- _Task directions_
Using the records below, filter for lines that contain the string "scroll" and copy them out.

- _Data excerpts_
────────────────────────────────────────
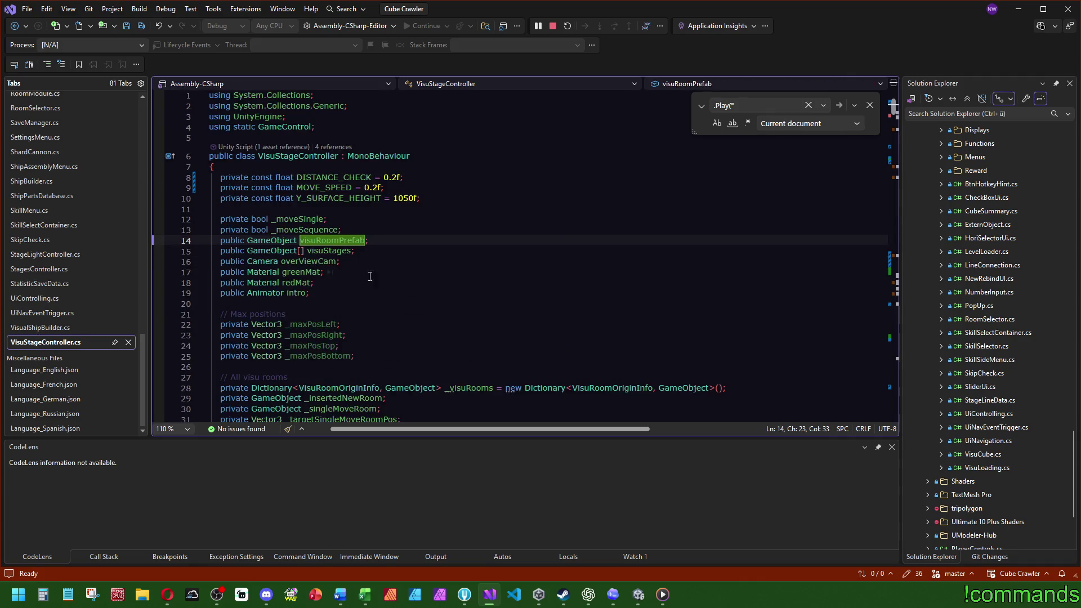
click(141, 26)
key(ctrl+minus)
────────────────────────────────────────
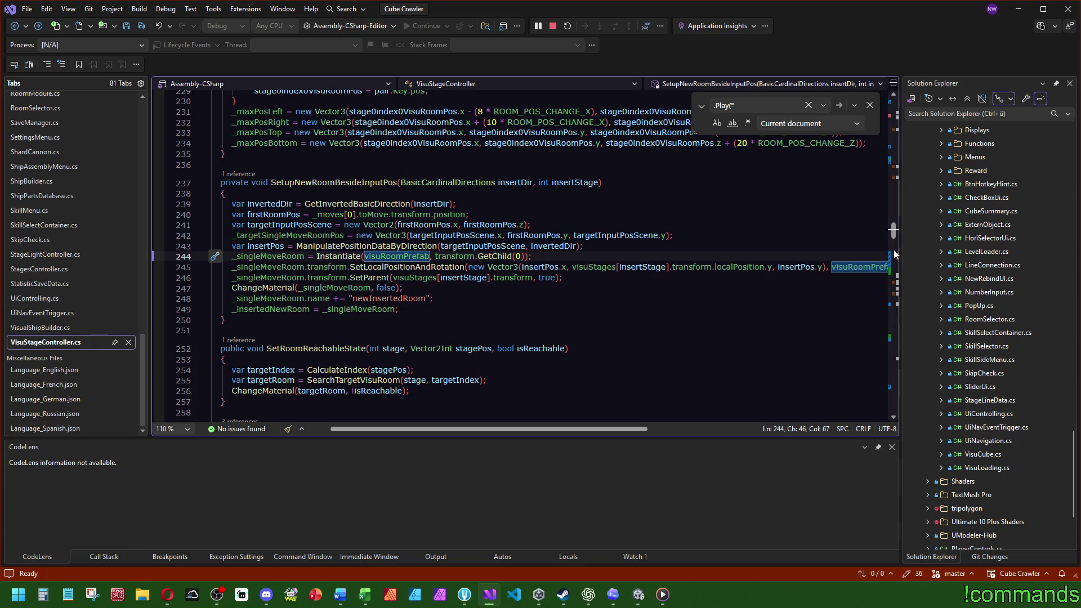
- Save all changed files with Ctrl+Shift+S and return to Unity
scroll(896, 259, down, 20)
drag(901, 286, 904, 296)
────────────────────────────────────────
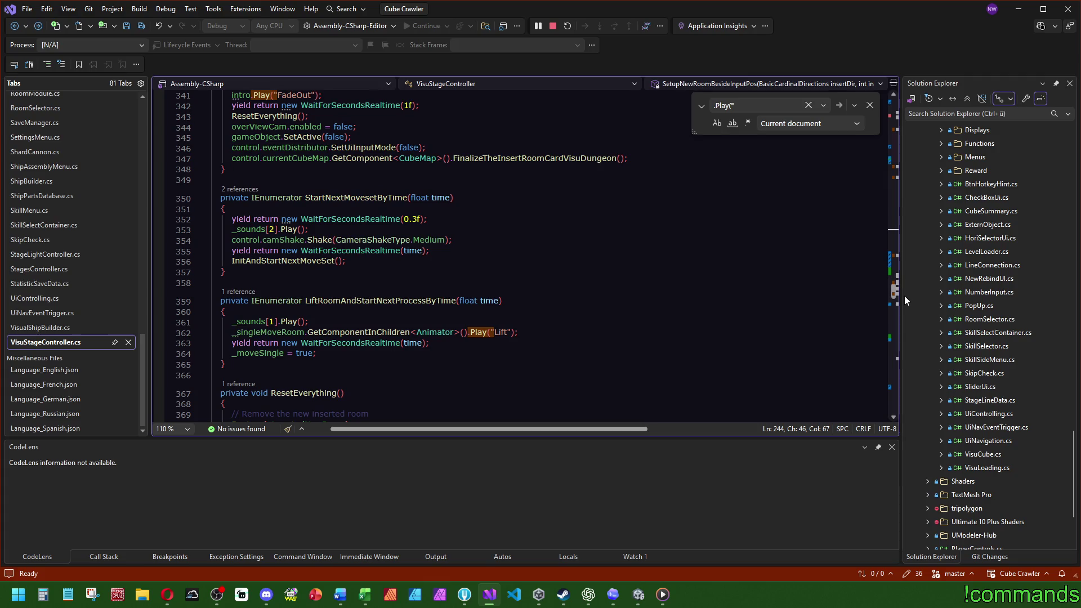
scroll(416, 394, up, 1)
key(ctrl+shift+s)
────────────────────────────────────────
- _Task output_
scroll(896, 259, down, 20)
scroll(416, 394, up, 1)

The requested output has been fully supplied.